| The problem |
Copy the whole listing below exactly.

++++

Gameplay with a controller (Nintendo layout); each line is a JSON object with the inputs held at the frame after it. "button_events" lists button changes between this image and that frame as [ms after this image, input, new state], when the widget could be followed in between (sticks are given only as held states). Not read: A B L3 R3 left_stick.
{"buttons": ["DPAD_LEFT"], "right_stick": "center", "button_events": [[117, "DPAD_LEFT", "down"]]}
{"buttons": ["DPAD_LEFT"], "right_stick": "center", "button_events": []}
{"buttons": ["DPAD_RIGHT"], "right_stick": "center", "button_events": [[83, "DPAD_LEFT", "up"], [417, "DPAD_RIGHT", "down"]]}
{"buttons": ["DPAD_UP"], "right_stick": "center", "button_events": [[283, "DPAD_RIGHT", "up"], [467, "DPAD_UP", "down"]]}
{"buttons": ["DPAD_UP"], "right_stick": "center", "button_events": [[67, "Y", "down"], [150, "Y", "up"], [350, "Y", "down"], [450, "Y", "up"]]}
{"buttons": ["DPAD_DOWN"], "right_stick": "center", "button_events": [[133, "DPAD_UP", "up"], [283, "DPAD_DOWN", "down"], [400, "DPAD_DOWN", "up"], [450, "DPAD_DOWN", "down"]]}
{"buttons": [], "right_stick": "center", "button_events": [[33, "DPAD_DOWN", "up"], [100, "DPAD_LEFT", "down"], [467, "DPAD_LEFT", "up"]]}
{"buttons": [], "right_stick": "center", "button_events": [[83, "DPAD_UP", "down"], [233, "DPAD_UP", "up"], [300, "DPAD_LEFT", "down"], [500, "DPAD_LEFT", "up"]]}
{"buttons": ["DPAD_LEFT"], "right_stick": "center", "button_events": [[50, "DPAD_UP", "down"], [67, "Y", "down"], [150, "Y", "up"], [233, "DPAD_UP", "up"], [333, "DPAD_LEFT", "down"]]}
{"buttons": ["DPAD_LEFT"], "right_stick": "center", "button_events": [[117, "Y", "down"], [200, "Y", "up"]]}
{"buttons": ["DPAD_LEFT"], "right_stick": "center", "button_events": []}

++++

| Answer for the task |
Gameplay with a controller (Nintendo layout); each line is a JSON object with the inputs held at the frame after it. "button_events" lists button changes between this image and that frame as [ms after this image, input, new state], when the widget could be followed in between (sticks are given only as held states). Not read: A B L3 R3 left_stick.
{"buttons": ["DPAD_LEFT"], "right_stick": "center", "button_events": [[117, "DPAD_LEFT", "down"]]}
{"buttons": ["DPAD_LEFT"], "right_stick": "center", "button_events": []}
{"buttons": ["DPAD_RIGHT"], "right_stick": "center", "button_events": [[83, "DPAD_LEFT", "up"], [417, "DPAD_RIGHT", "down"]]}
{"buttons": ["DPAD_UP"], "right_stick": "center", "button_events": [[283, "DPAD_RIGHT", "up"], [467, "DPAD_UP", "down"]]}
{"buttons": ["DPAD_UP"], "right_stick": "center", "button_events": [[67, "Y", "down"], [150, "Y", "up"], [350, "Y", "down"], [450, "Y", "up"]]}
{"buttons": ["DPAD_DOWN"], "right_stick": "center", "button_events": [[133, "DPAD_UP", "up"], [283, "DPAD_DOWN", "down"], [400, "DPAD_DOWN", "up"], [450, "DPAD_DOWN", "down"]]}
{"buttons": [], "right_stick": "center", "button_events": [[33, "DPAD_DOWN", "up"], [100, "DPAD_LEFT", "down"], [467, "DPAD_LEFT", "up"]]}
{"buttons": [], "right_stick": "center", "button_events": [[83, "DPAD_UP", "down"], [233, "DPAD_UP", "up"], [300, "DPAD_LEFT", "down"], [500, "DPAD_LEFT", "up"]]}
{"buttons": ["DPAD_LEFT"], "right_stick": "center", "button_events": [[50, "DPAD_UP", "down"], [67, "Y", "down"], [150, "Y", "up"], [233, "DPAD_UP", "up"], [333, "DPAD_LEFT", "down"]]}
{"buttons": ["DPAD_LEFT"], "right_stick": "center", "button_events": [[117, "Y", "down"], [200, "Y", "up"]]}
{"buttons": ["DPAD_LEFT"], "right_stick": "center", "button_events": []}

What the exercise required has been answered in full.